I started to follow them, but remembered my backpack, lying on the floor of the pantry closet. Muttering an apology, I hurried to grab it, slinging it over my back as I returned. None of the brownies looked up at me as I left, though Sarah Skinflayer glowered as she wrung a bird’s neck. Battling relief and an odd sense of guilt, I followed the knights out of the room.



They led me through the twisting brambles to yet another door, opening it without preamble. I walked into a small bedroom, not nearly as fancy as my first, but nice enough. I glimpsed a round, steaming pool through a side-room door, and thought longingly of a bath.



I heard muffled clops on the carpeted floor, and turned to see a pair of satyr girls enter behind a tall, willowy woman with pure white skin and straight raven hair. She wore a dress so black it sucked in the light, and her fingers were long and spiderlike.



One of the satyr girls peeked at me from behind the woman’s dress. I recognized Tansy, who gave me a timid smile, as if she feared I was mad about the encounter with Titania. I wasn’t; she had been a pawn in the faery queen’s game, just like me. But before I could say anything, the tall woman swept up and grabbed me, holding my chin in her bony fingers. Black eyes, with no iris or pupil, scanned my face.

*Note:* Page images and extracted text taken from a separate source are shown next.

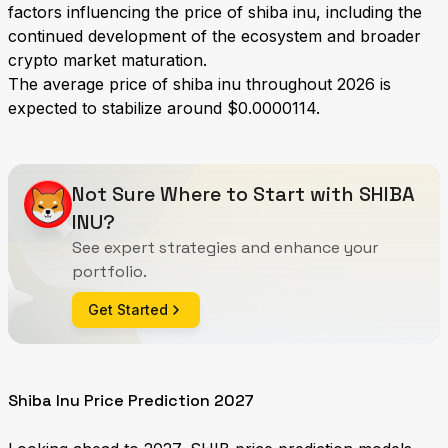
factors influencing the price of shiba inu, including the
continued development of the ecosystem and broader
crypto market maturation.
The average price of shiba inu throughout 2026 is
expected to stabilize around $0.0000114.
Not Sure Where to Start with SHIBA
INU?
See expert strategies and enhance your
portfolio.
Get Started
Shiba Inu Price Prediction 2027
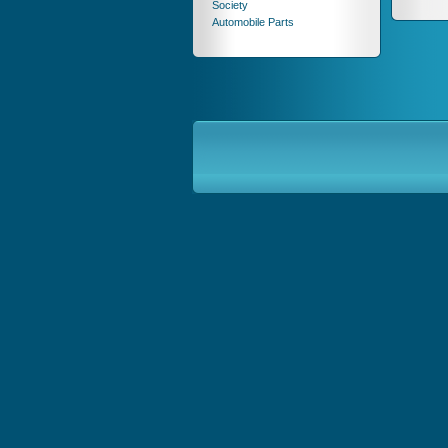
Society
Automobile Parts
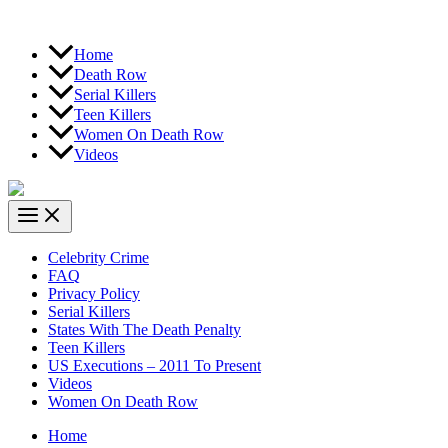
Home
Death Row
Serial Killers
Teen Killers
Women On Death Row
Videos
Celebrity Crime
FAQ
Privacy Policy
Serial Killers
States With The Death Penalty
Teen Killers
US Executions – 2011 To Present
Videos
Women On Death Row
Home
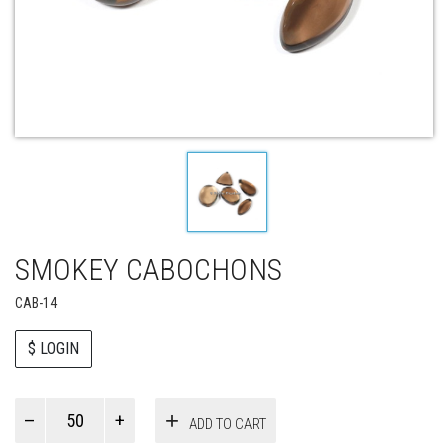
SMOKEY CABOCHONS
CAB-14
$ LOGIN
Paul
ADD TO CART
Smith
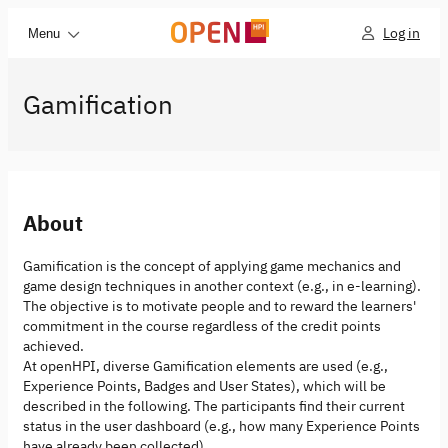
Log in
Menu
Gamification
About
Gamification is the concept of applying game mechanics and
game design techniques in another context (e.g., in e-learning).
The objective is to motivate people and to reward the learners'
commitment in the course regardless of the credit points
achieved.
At openHPI, diverse Gamification elements are used (e.g.,
Experience Points, Badges and User States), which will be
described in the following. The participants find their current
status in the user dashboard (e.g., how many Experience Points
have already been collected).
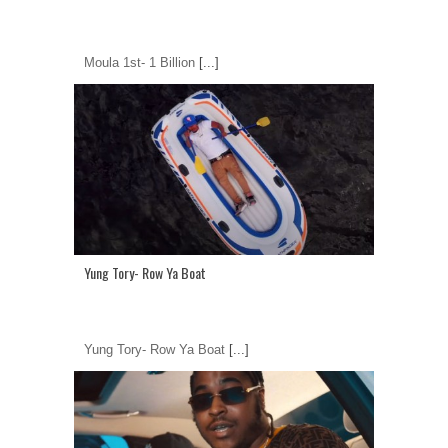
Moula 1st- 1 Billion
[...]
Yung Tory- Row Ya Boat
Yung Tory- Row Ya Boat
[...]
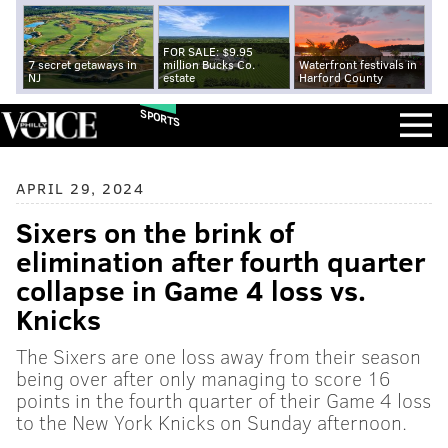
FOR SALE: $9.95
7 secret getaways in
million Bucks Co.
Waterfront festivals in
NJ
estate
Harford County
SPORTS
APRIL 29, 2024
Sixers on the brink of
elimination after fourth quarter
collapse in Game 4 loss vs.
Knicks
The Sixers are one loss away from their season
being over after only managing to score 16
points in the fourth quarter of their Game 4 loss
to the New York Knicks on Sunday afternoon.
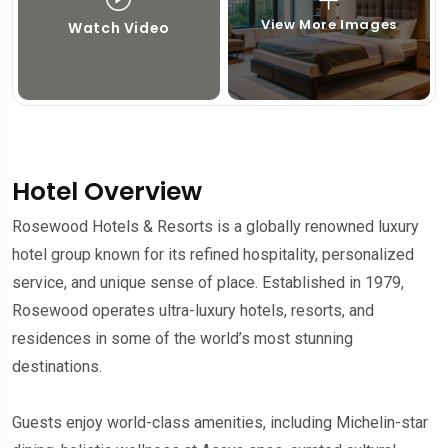
View More Images
Watch Video
Hotel Overview
Rosewood Hotels & Resorts is a globally renowned luxury
hotel group known for its refined hospitality, personalized
service, and unique sense of place. Established in 1979,
Rosewood operates ultra-luxury hotels, resorts, and
residences in some of the world’s most stunning
destinations.
Guests enjoy world-class amenities, including Michelin-star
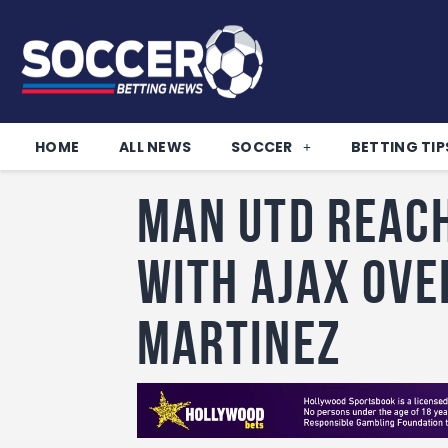
HOME
ALL NEWS
SOCCER
BETTING TIP
Man Utd reac
with Ajax ove
Martinez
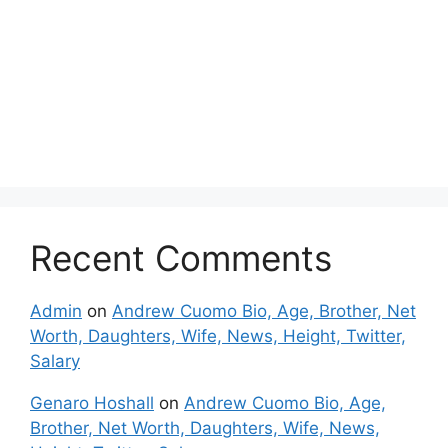
Recent Comments
Admin
on
Andrew Cuomo Bio, Age, Brother, Net
Worth, Daughters, Wife, News, Height, Twitter,
Salary
Genaro Hoshall
on
Andrew Cuomo Bio, Age,
Brother, Net Worth, Daughters, Wife, News,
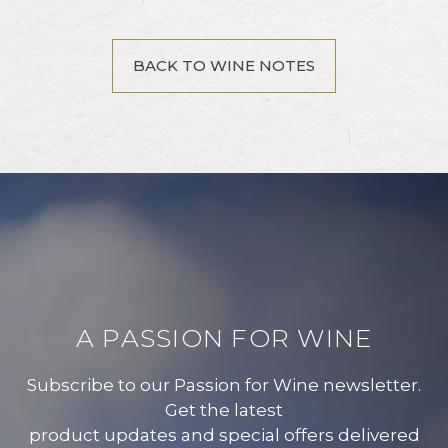
BACK TO WINE NOTES
A PASSION FOR WINE
Subscribe to our Passion for Wine newsletter.
Get the latest
product updates and special offers delivered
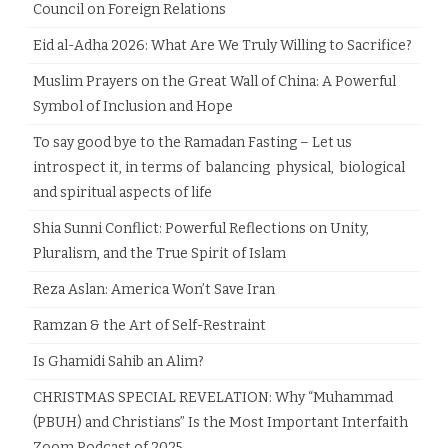
Council on Foreign Relations
Eid al-Adha 2026: What Are We Truly Willing to Sacrifice?
Muslim Prayers on the Great Wall of China: A Powerful
Symbol of Inclusion and Hope
To say good bye to the Ramadan Fasting – Let us
introspect it, in terms of balancing physical, biological
and spiritual aspects of life
Shia Sunni Conflict: Powerful Reflections on Unity,
Pluralism, and the True Spirit of Islam
Reza Aslan: America Won’t Save Iran
Ramzan & the Art of Self-Restraint
Is Ghamidi Sahib an Alim?
CHRISTMAS SPECIAL REVELATION: Why “Muhammad
(PBUH) and Christians” Is the Most Important Interfaith
Zoom Podcast of 2025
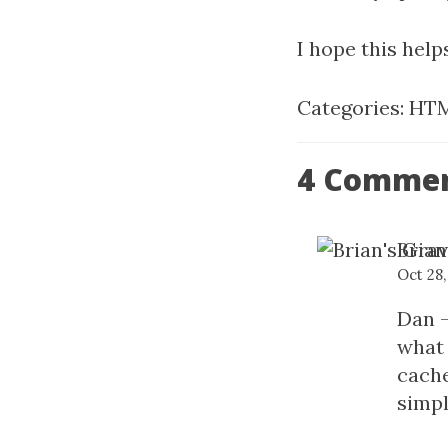
I hope this hel
Categories:
HTM
4 Comme
Brian
Oct 28
Dan -
what 
cache
simpl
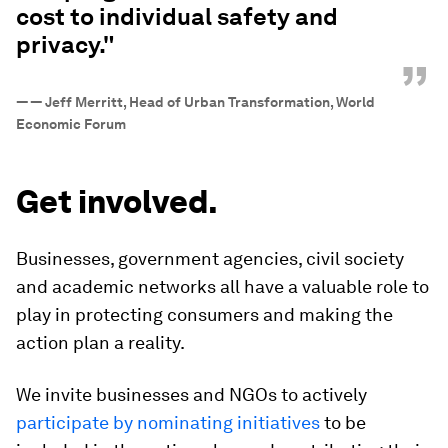
cost to individual safety and
privacy."
”
—
— Jeff Merritt, Head of Urban Transformation, World
Economic Forum
Get involved.
Businesses, government agencies, civil society
and academic networks all have a valuable role to
play in protecting consumers and making the
action plan a reality.
We invite businesses and NGOs to actively
participate by nominating initiatives
to be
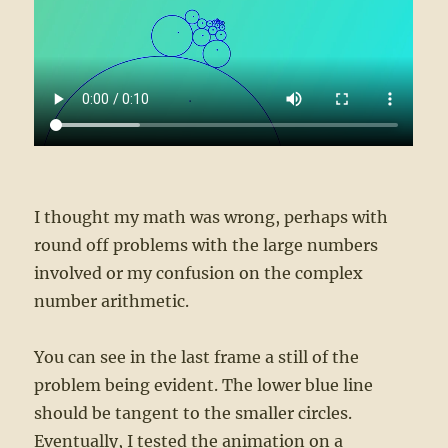
I thought my math was wrong, perhaps with
round off problems with the large numbers
involved or my confusion on the complex
number arithmetic.
You can see in the last frame a still of the
problem being evident. The lower blue line
should be tangent to the smaller circles.
Eventually, I tested the animation on a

“Filthy,” she rasped, her voice like silk over a steel blade. “What a plain, dirty little specimen. What does Oberon expect me to do with this? I’m not a miracle worker.”



I wrenched my face from her grasp, and the satyr girls squeaked. The lady, however, seemed amused. “Well, I suppose we shall have to try. Half-breed—”



“My name is not ‘half-breed,’” I snapped, tired of hearing the word. “It’s Meghan. Meghan Chase.”



The woman didn’t blink. “You give out your full name so easily, child,” she stated, making me frown in confusion. “You are lucky that it is not your True Name, else you might find yourself in a dire situation. Very well, Meghan Chase. I am Lady Weaver, and you will listen to me carefully. King Oberon has asked me to make you presentable for Elysium tonight. He will not have his half-breed daughter parading around in peasant rags, or worse, mortal clothes, in front of the Unseelie Court. I told him I would do my best and not to expect miracles, but we shall try. Now—” she gestured to the side room “—first things first. You reek of human, troll, and blood. Go take a bath.” She clapped once, and the two satyrs trotted around to face me. “Tansy and Clarissa will attend you. Now I must design something for you to wear that will not make a laughingstock of your father.”